EL PASO, Texas (KTSM) – The Segundo Barrio, or the Second Ward, has always been a working-class neighborhood in South El Paso.

Wedged between Downtown El Paso and the Rio Grande, the Segundo Barrio was established in 1885 as one of El Paso’s four original wards.

Some residents, like Oscar Sanchez, have lived in the neighborhood for their entire lives.

“I like it here, that’s why I’m still here,” Sanchez said. “I have been here 64 years.”

Residents said life in the barrio is humble and simple, as it has been 130 years.

UTEP professor Dr. Dennis Bixler-Marquez said inhabitants formed a tight-knit community.

“The area was home to many of the exiled from the Mexican Revolution,” Bixler-Marquez said.

Immigrants arrived to the Segundo Barrio from all over the world. The first settlers lived in jacales, or shacks, that were made of branches, mud, rope, even cardboard. By the late 1800s, most of the jacales were replaced by adobe tenements that were built for workers and their families.

Thousands came to work in El Paso in newly established industries such as manufacturing, slaughterhouses, printing presses, groceries and other small businesses. Then in the early 20th century, many of the single-story adobe structures were replaced by stronger, multi-story brick tenements called presidios.

“The Segundo Barrio has traditionally been the staging area for immigrants,” Bixler-Marquez said.

Built in 1908, The Baray Apartments are an example of a presidio still standing today. The complex is a brick structure and like many other presidios it is two stories high, organized around an internal courtyard. Most tenements in the neighborhood were built in the territorial style, which incorporated classical details in cornices and around the windows.

Resident Oscar Sanchez has been a life-long resident of the barrio, a place he is happy to call home.

“I feel like I am rich,” Sanchez said. “This barrio is like gold to me.”

Sanchez said life in the barrio was not always easy, but he overcame hardship and at one time even had his own boxing gym.

“There were 12, maybe 13 gangs back then,” Sanchez said. “I would try to take the kids out of the streets.”

Sanchez now spends his days taking care of his home and all the others living at The Baray Apartments. Many residents, Sanchez said, are elderly and have lived in the complex for many years.

Antonio Marin, known by his friends as “Cha Cha” moved to the barrio as a small child.

“Most of the kids were good kids, bad kids were just a few,” Marin said. “There were rooms, running water, just the faucet maybe. There were no toilets.”

Old photos capture a day in the tenements all those decades ago. Some depict clothes hanging on lines, drying in the hot desert sun. Others show the children who lived in the neighborhood racing up tenement stairs, or hanging out with their mothers as they washed clothes under the shade of trees.

The heart of the neighborhood is Sacred Heart Church, located in front of the Baray Apartments.
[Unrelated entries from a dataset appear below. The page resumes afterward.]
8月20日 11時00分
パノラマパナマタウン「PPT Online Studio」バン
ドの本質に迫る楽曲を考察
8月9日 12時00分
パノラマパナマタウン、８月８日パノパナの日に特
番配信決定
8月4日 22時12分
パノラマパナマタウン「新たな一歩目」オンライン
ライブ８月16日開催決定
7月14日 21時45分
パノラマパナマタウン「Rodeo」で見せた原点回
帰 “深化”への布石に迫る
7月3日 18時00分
Sanchez and Marin said they have fond memories of a beloved priest, Father Rahm, who was well known by the community back in the 1950s.
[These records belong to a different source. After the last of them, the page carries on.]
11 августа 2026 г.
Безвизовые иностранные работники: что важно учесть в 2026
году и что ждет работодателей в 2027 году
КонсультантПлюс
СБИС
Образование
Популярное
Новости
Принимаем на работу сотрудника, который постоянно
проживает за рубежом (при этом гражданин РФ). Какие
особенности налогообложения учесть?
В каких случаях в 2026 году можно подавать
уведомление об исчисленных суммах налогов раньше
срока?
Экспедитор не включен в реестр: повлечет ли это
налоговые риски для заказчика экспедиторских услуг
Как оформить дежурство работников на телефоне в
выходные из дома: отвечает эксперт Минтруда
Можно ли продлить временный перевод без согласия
“I remember him, he was on the bike,” Sanchez said. “I remember I was about 8 or 9, he would come around the corner and say ‘you better behave you guys.’ He would come with a bat.”

Marin also remembers the priest fighting against the gangs.

“He used to make children aware of not being in gangs,” Marin said.

Sanchez said he feels blessed to live right in front of Sacred Heart Church. He has a direct view of the church from his bedroom window, and prays every night. He said it is, as if, God placed him in that home for a reason: to help others.

“He’s the one that told me take care of them,” Sanchez said.

People said life in the barrio is now calm. It is simple and unassuming like its humble tenements, which still stand strong after all these years. They serve as monuments to the working families who built El Paso.